Parametric Quantile Copula Regression for Bivariate Median Based Unit Rayleigh

This research introduces a comprehensive parametric copula regression framework, meticulously designed to model the joint behavior of two response variables, specifically conditioned on a chosen predictor variable. The innovative methodology effectively synthesizes parametric regression techniques for the marginal distributions with a copula function, which adeptly captures the intricate dependence structure between the response variables. Leveraging Sklar’s theorem, the formulation of the joint conditional density is achieved by expressing it as the product of the marginal densities and a copula density. Notably, the parameter of the copula is allowed to vary as a function of the covariate, enhancing the model's flexibility and adaptability. A Gumbel copula is utilized, which is particularly adept at modeling upper-tail dependence, and its parameter is intricately linked to the predictor through a smooth parametric function, ensuring a nuanced representation of relationships. For parameter estimation, the study employs the Inference Functions for Margins (IFM) method, which facilitates efficient and accurate estimation of model parameters. Additionally, a range of diagnostic tools based on the analysis of residuals are utilized to validate the adequacy of the model, ensuring that the fit is not only statistically sound but also meaningful in practical applications. The findings of this study reveal a significant trend: the dependence between the response variables tends to diminish as the predictor variable increases.

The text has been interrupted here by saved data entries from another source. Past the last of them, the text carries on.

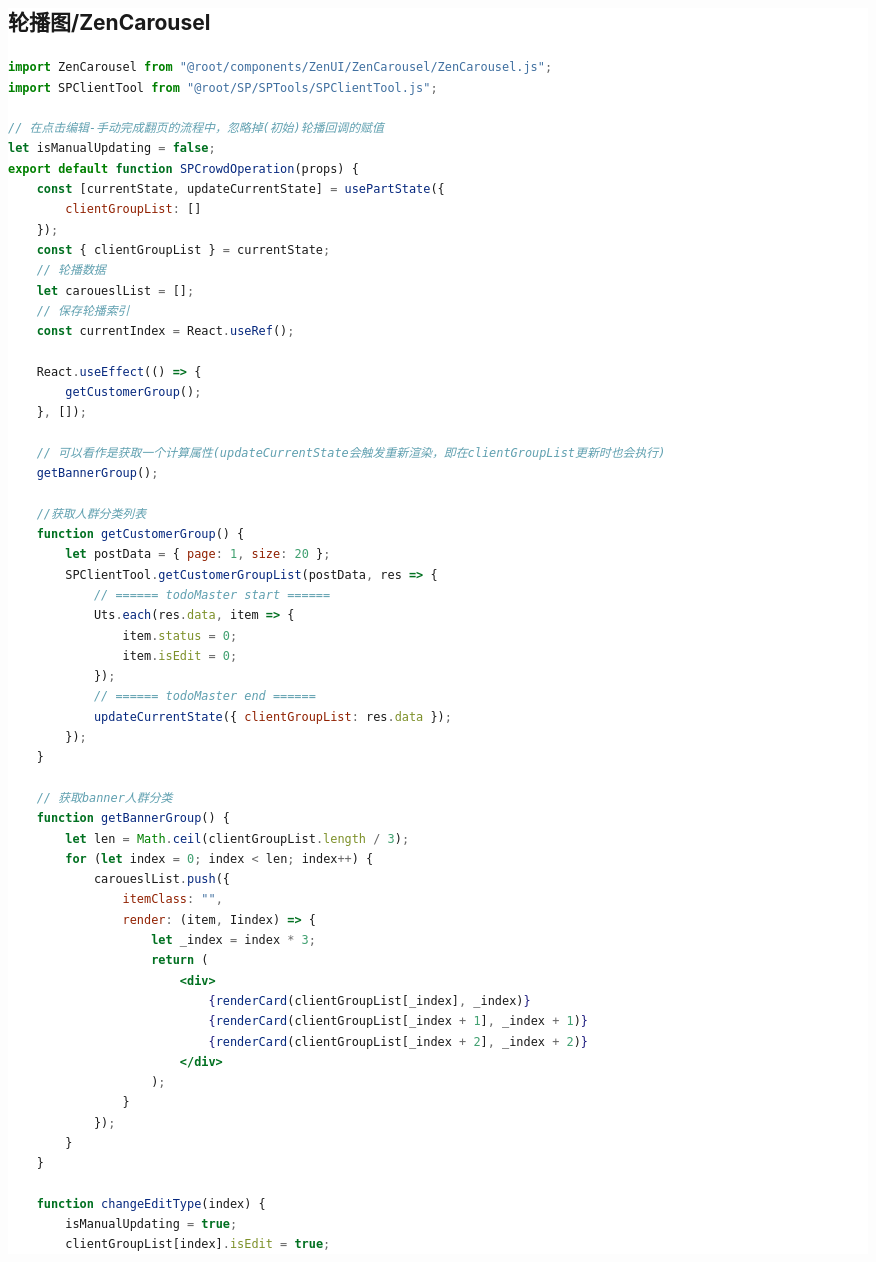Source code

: 

## 轮播图/ZenCarousel

```jsx
import ZenCarousel from "@root/components/ZenUI/ZenCarousel/ZenCarousel.js";
import SPClientTool from "@root/SP/SPTools/SPClientTool.js";

// 在点击编辑-手动完成翻页的流程中，忽略掉(初始)轮播回调的赋值
let isManualUpdating = false;
export default function SPCrowdOperation(props) {
	const [currentState, updateCurrentState] = usePartState({
		clientGroupList: []
	});
	const { clientGroupList } = currentState;
	// 轮播数据
	let caroueslList = [];
	// 保存轮播索引
	const currentIndex = React.useRef();

	React.useEffect(() => {
		getCustomerGroup();
	}, []);

	// 可以看作是获取一个计算属性(updateCurrentState会触发重新渲染，即在clientGroupList更新时也会执行)
	getBannerGroup();

	//获取人群分类列表
	function getCustomerGroup() {
		let postData = { page: 1, size: 20 };
		SPClientTool.getCustomerGroupList(postData, res => {
			// ====== todoMaster start ======
			Uts.each(res.data, item => {
				item.status = 0;
				item.isEdit = 0;
			});
			// ====== todoMaster end ======
			updateCurrentState({ clientGroupList: res.data });
		});
	}

	// 获取banner人群分类
	function getBannerGroup() {
		let len = Math.ceil(clientGroupList.length / 3);
		for (let index = 0; index < len; index++) {
			caroueslList.push({
				itemClass: "",
				render: (item, Iindex) => {
					let _index = index * 3;
					return (
						<div>
							{renderCard(clientGroupList[_index], _index)}
							{renderCard(clientGroupList[_index + 1], _index + 1)}
							{renderCard(clientGroupList[_index + 2], _index + 2)}
						</div>
					);
				}
			});
		}
	}

	function changeEditType(index) {
		isManualUpdating = true;
		clientGroupList[index].isEdit = true;
```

This observation highlights the critical need to address associations that depend on covariates, a factor often overlooked in traditional analyses. Overall, this proposed framework stands out as a versatile and interpretable tool for analyzing complex multivariate relationships. Its potential for application spans various fields, making it a valuable resource in both academic research and professional practice. The framework offers possibilities for deeper insights into data that involves multiple interconnected response variables, reinforcing its relevance across diverse analytical contexts.